A movement committed to changing this reality has begun through the implementation of a program that combines teaching and health care services, namely the National Program for Resteering Health Professional Education ("Pró-Saúde"). The report of the 2nd National "Pró-Saúde" Seminar, in May 2008, pointed out significant shortcomings of professional education to date, particularly, that it is fragmentary, individualized, and of sole focus, thus preventing a more holistic insight into health care practice. Greater shared action can already be seen between public health network management and college faculty and undergraduate students.

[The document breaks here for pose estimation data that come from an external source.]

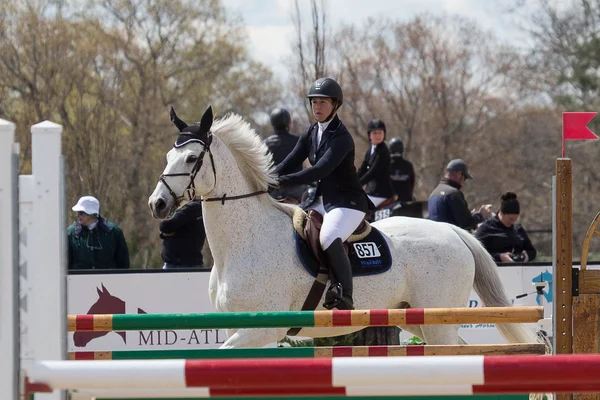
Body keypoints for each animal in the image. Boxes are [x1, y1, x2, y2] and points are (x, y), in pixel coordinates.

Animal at [148, 108, 540, 348]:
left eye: (192, 158)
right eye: (168, 156)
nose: (158, 204)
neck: (243, 242)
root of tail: (452, 231)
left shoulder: (263, 328)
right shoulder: (235, 324)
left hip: (436, 320)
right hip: (418, 319)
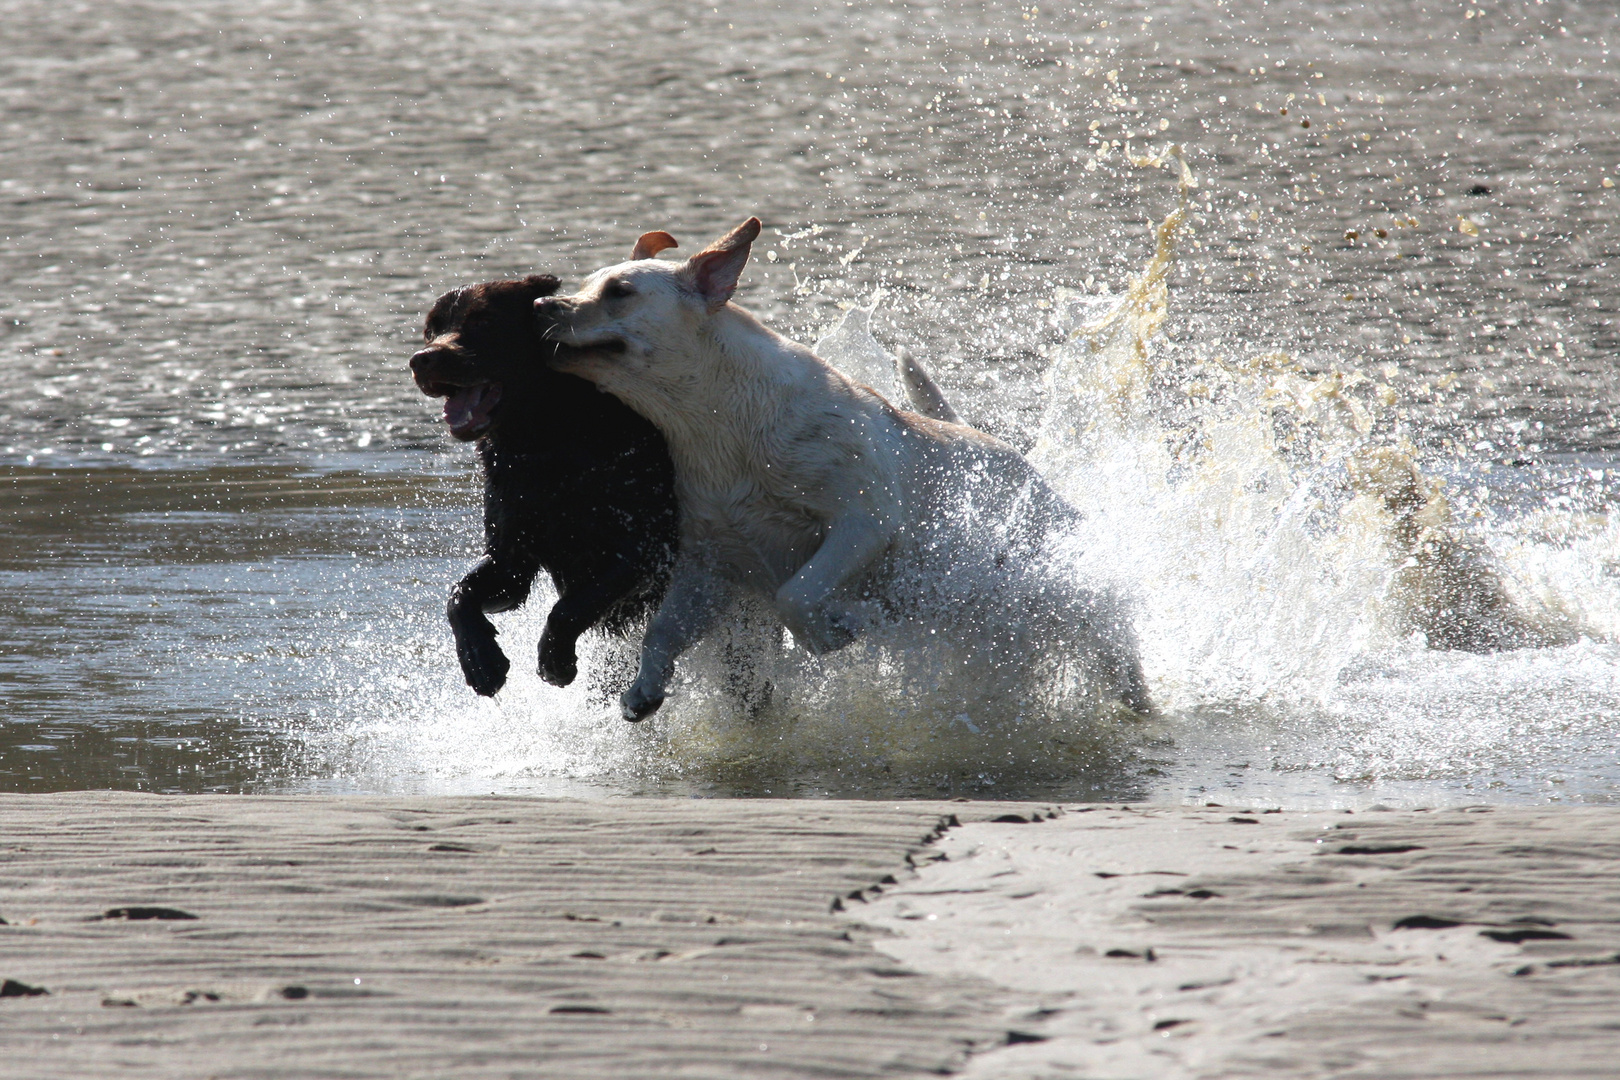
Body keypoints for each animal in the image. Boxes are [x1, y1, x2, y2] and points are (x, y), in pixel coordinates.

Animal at [411, 278, 683, 696]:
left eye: (483, 320)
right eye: (430, 330)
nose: (422, 359)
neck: (545, 441)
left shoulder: (645, 545)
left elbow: (572, 605)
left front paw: (555, 658)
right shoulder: (511, 560)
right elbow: (460, 595)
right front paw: (480, 659)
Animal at [537, 220, 1146, 722]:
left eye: (619, 292)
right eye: (585, 285)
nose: (544, 303)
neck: (718, 423)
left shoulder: (862, 522)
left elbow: (796, 594)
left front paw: (831, 631)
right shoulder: (709, 566)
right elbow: (662, 630)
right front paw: (643, 690)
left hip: (1058, 580)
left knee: (1112, 642)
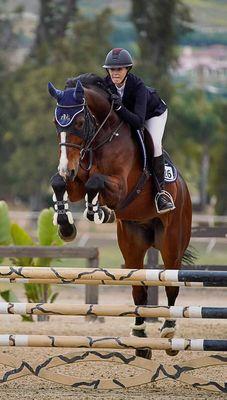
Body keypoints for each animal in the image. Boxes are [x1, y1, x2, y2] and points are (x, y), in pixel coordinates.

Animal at [48, 72, 192, 360]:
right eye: (57, 122)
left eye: (79, 122)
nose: (67, 168)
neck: (102, 136)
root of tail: (184, 190)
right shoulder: (76, 182)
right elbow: (61, 183)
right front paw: (67, 226)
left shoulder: (121, 187)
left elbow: (96, 183)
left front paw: (97, 211)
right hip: (132, 243)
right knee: (138, 287)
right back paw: (140, 338)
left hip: (172, 242)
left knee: (171, 283)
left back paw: (169, 332)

Undergraduate student contact with primary health care in the public health network has led to greater awareness among both students and professors concerning its strategic importance, and has also created a greater willingness to intervene in the improvement of our health care model. Primary health care has been recognized as a privileged locus for change: It is a system where patients are kept on file, care is longitudinal, a stronger professional-patient bond is established, a systemic approach to families is taken, and a multidisciplinary health care team can operate together. This practice has attracted a greater number of students to primary care internships.

In 2006 and 2007, the Ministry of Health allocated about 40 million reals to 90 projects selected by public bid and developed in undergraduate courses. Of these, 38 were in the field of Medicine, 27 in the field of Nursing and 25 in the field of Dentistry. In 2008, the announcement of a new bid extended the "Pró-Saúde" program to another 268 undergraduate courses of 68 universities in the 14 professions encompassing the health care field.

For the upcoming second semester of 2008, the first bid for the Education Through Health Care Work Program (the "PET-Saúde") has already been called. The goals of the program include encouraging research development and creating Centers of Clinical Excellence Applied to Primary Health Care. Scholarships will be offered to students in selected projects, in the following categories: Tutorship (for college professors); Preceptorship (for health service professionals who offer counseling for teaching and learning activities for undergraduates); and Monitorship (for undergraduate students).

The Ministry of Health, together with the Ministry of Education, expects the "PET-Saúde" Program to consolidate, extend and further the changes put into motion by the "Pró-Saúde" Program. Its goals include enhancing the skills of faculty members and service professionals, promoting the inclusion of needed health services as a source of knowledge and research production in universities, and encouraging health care professionals to enter a teaching career.

We take this opportunity to invite the research and academic community – which have very competently elevated Brazilian Dentistry to the key position it holds today – to accept the challenge of investing their research excellence in the effort of improving the health care provided by SUS.